On Mon, Sep 5, 2011 at 9:32 PM, David Gilbert david.gilbert@linaro.org wrote:
On 5 September 2011 04:21, Michael Hope michael.hope@linaro.org wrote:
On Fri, Sep 2, 2011 at 4:08 PM, Michael Hope michael.hope@linaro.org wrote: http://people.linaro.org/~michaelh/incoming/strings-performance/sizes-strlen...
That's very nice - although quite bizarre; even the lower end of the steps are suitably fast so not really anything to worry about; but it would be great to understand where the 1500 cycle difference is going at the large end.

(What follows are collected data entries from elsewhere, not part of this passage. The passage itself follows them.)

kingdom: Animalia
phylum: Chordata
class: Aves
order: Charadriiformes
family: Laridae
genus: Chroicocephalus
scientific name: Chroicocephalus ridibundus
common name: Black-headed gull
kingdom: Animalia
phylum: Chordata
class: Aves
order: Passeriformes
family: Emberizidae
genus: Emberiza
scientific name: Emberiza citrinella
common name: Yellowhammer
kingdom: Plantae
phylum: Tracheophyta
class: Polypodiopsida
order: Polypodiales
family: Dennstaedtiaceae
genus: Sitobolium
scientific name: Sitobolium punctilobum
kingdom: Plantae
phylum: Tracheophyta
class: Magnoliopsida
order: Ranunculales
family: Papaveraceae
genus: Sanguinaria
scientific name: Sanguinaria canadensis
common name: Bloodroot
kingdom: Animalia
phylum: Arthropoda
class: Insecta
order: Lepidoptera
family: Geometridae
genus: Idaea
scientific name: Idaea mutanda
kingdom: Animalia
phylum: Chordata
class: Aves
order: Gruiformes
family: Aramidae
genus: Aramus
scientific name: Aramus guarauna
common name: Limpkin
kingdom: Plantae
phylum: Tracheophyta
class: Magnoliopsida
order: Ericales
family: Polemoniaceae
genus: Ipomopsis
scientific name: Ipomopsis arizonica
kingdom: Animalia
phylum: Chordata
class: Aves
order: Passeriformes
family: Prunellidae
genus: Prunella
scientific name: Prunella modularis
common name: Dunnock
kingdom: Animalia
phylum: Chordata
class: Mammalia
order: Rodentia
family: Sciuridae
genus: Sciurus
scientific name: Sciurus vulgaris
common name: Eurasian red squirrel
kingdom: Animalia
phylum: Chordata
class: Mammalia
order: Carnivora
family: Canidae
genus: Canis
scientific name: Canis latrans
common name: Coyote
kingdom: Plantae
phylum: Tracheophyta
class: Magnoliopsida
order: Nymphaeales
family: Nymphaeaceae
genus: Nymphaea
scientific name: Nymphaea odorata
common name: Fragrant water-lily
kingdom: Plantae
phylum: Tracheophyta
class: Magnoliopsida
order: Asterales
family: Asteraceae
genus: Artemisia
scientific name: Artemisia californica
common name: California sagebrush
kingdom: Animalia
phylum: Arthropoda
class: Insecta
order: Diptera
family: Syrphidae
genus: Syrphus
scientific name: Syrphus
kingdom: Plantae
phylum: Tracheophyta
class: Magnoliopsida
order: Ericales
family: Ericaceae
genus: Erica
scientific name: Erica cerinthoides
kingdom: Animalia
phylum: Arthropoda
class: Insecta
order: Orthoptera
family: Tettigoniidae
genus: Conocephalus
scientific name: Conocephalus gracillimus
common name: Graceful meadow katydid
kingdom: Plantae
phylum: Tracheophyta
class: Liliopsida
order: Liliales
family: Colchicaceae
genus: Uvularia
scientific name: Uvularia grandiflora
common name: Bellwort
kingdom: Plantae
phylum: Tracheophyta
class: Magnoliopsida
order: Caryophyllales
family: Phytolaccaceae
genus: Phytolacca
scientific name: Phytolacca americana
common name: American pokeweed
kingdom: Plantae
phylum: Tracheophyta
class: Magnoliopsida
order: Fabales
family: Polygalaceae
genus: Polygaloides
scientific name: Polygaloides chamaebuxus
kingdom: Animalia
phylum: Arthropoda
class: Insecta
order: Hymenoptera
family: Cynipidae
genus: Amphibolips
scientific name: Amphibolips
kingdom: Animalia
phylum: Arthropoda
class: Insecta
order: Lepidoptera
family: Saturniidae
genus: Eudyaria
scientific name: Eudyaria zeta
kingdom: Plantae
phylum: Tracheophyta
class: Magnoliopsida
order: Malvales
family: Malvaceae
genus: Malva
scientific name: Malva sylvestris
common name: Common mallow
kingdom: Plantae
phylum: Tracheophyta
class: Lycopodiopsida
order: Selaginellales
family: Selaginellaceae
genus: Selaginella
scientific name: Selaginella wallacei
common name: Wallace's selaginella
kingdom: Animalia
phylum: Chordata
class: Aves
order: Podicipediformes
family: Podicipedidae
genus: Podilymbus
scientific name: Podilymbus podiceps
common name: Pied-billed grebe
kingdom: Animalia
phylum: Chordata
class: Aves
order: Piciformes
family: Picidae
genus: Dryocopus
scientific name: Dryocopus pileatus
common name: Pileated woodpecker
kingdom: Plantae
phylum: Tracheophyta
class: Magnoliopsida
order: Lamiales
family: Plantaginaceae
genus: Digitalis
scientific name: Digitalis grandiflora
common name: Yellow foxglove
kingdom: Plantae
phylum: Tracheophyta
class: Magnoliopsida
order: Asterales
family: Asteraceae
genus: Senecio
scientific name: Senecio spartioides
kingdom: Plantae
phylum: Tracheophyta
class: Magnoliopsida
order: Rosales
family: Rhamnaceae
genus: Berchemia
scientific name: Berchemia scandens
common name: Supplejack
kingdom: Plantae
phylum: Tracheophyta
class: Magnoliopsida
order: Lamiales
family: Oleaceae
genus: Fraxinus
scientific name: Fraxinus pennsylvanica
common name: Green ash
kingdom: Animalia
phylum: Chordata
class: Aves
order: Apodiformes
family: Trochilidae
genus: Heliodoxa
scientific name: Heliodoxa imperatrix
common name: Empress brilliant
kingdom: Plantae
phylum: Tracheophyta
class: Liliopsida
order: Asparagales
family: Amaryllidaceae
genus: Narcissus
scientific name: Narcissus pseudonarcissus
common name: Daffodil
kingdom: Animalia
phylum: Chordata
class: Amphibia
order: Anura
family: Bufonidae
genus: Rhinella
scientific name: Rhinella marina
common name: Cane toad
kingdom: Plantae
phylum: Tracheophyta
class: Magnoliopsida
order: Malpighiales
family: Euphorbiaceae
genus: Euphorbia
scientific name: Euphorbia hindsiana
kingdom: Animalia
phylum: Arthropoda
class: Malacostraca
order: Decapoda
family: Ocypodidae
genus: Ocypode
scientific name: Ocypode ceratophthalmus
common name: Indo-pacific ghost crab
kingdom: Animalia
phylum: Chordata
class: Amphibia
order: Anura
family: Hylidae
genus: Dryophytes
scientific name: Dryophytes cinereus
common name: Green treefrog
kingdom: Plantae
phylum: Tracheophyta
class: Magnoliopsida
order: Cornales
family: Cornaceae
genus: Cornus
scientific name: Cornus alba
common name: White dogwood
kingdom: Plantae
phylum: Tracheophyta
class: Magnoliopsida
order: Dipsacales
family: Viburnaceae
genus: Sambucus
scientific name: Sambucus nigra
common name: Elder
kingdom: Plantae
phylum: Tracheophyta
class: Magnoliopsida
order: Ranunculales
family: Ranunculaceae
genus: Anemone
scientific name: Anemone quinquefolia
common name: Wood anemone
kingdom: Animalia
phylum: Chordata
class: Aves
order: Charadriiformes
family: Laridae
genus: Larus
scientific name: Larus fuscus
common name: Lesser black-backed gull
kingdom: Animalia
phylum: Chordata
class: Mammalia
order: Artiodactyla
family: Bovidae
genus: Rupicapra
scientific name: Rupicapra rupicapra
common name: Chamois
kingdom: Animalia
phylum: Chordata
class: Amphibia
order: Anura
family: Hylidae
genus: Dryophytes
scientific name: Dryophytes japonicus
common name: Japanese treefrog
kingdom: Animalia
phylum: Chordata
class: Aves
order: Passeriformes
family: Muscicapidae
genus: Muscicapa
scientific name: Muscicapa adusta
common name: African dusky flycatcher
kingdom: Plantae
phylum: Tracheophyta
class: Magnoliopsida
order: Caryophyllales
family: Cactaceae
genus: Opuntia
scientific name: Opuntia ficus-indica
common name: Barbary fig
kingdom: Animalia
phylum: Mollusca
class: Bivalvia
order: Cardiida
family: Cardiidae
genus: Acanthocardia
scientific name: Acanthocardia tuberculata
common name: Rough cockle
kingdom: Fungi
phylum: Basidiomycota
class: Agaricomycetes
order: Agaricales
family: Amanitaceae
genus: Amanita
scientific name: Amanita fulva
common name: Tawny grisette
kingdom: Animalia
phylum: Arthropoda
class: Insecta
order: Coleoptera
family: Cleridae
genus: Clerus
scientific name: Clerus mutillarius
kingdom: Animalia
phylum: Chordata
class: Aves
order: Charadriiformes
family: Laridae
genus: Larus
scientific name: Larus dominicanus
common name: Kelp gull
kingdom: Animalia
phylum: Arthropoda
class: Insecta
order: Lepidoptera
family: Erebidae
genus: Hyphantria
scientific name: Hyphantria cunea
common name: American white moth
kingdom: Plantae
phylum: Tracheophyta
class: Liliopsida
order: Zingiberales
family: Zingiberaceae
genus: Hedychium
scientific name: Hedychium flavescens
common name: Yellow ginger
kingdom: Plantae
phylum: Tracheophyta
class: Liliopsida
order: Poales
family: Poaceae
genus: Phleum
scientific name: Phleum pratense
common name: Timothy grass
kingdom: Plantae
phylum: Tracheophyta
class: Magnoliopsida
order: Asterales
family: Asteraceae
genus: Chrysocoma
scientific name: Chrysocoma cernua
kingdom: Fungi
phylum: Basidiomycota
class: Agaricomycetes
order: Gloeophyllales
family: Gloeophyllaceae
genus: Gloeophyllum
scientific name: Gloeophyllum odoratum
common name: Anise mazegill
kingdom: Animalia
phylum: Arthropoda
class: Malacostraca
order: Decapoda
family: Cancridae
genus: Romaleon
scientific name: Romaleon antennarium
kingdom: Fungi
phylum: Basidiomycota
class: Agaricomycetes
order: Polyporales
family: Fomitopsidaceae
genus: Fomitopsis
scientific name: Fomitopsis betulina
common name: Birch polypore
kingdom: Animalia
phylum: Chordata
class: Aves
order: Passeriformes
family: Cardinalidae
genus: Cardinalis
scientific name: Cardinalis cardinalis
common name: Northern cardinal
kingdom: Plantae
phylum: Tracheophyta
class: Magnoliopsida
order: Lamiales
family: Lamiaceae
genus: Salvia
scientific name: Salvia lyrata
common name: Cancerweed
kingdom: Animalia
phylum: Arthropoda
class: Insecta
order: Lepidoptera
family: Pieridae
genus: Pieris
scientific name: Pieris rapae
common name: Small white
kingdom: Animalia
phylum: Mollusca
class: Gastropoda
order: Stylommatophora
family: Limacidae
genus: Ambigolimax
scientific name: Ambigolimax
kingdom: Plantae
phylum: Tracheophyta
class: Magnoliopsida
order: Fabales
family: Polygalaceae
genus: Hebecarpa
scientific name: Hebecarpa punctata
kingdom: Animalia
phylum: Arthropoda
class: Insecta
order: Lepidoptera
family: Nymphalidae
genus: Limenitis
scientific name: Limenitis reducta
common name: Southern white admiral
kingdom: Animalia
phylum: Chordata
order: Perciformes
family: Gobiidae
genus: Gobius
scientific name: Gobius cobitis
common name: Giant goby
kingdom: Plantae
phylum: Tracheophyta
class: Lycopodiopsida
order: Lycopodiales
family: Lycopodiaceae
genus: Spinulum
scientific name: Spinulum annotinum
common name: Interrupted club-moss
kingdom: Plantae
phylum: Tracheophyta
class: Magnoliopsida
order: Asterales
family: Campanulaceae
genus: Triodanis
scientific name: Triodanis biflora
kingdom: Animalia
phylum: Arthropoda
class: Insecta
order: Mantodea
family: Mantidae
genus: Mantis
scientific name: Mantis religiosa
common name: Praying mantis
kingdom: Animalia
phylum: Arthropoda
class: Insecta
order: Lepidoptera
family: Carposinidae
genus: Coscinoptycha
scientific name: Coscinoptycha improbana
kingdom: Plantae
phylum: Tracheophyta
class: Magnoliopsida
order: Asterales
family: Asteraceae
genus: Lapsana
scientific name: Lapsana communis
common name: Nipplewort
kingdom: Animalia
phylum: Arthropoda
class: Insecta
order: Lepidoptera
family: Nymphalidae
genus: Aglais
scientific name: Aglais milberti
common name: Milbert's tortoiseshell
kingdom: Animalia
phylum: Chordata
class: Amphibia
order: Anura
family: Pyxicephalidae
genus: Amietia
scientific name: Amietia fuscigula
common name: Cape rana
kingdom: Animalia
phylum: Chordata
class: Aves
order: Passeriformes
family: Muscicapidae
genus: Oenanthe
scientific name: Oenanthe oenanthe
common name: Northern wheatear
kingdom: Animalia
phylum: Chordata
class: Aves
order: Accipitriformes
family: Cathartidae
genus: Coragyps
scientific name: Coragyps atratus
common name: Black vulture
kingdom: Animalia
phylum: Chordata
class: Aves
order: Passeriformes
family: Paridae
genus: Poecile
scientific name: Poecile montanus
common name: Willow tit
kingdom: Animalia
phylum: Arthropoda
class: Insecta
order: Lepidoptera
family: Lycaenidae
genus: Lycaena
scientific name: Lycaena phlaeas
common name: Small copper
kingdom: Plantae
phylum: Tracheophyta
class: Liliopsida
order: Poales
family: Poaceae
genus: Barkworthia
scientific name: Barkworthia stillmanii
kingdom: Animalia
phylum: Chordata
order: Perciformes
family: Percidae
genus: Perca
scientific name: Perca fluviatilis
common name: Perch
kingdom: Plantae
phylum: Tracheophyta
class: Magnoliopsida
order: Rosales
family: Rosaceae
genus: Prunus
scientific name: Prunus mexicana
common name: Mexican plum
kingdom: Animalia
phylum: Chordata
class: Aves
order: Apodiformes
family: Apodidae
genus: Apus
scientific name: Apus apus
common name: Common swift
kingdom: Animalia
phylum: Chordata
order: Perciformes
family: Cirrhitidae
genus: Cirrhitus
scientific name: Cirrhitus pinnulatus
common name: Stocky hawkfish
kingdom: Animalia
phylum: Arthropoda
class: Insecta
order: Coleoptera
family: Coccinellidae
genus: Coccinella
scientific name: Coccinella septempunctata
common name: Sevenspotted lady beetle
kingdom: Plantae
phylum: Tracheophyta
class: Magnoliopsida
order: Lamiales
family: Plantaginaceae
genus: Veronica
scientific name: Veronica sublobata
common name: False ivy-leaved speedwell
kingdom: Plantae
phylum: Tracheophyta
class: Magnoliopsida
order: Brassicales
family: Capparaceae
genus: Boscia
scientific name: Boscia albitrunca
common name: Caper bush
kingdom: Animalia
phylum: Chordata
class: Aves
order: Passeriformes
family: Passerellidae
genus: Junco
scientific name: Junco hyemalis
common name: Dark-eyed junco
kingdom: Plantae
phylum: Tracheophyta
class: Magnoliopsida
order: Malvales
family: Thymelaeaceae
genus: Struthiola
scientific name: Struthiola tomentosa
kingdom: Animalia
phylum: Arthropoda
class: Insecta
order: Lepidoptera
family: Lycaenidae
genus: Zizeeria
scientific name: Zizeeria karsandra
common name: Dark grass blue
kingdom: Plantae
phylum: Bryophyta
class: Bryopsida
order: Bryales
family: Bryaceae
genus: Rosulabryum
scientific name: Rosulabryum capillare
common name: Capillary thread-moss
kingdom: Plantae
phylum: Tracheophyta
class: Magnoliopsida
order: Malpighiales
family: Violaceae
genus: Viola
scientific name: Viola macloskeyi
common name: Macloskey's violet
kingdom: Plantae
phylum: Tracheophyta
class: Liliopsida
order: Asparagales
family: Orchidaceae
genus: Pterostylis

I've re-run the strlen tests on four different A9 chips which cover four different revisions of the A9 core. See: http://people.linaro.org/~michaelh/incoming/variants-strlen-08.png
I'm afraid I don't know how to turn the /proc/cpuinfo variant and revision into an ARM rxpy. vela is v1:r0. ursa is a v1:r2. leo is a v2:r1. silverbell is a v0:r1. All machines have different clock speeds so I've normalised the graphs at their 64 byte loop performance.
The two v1 devices have the funny response past 256 bytes. The v0 and v2 devices don't. It could be something to do with the variant or the memory subsystems.
The good news is that the new strlen() is much faster than the alternatives so we're not blocked.
-- Michael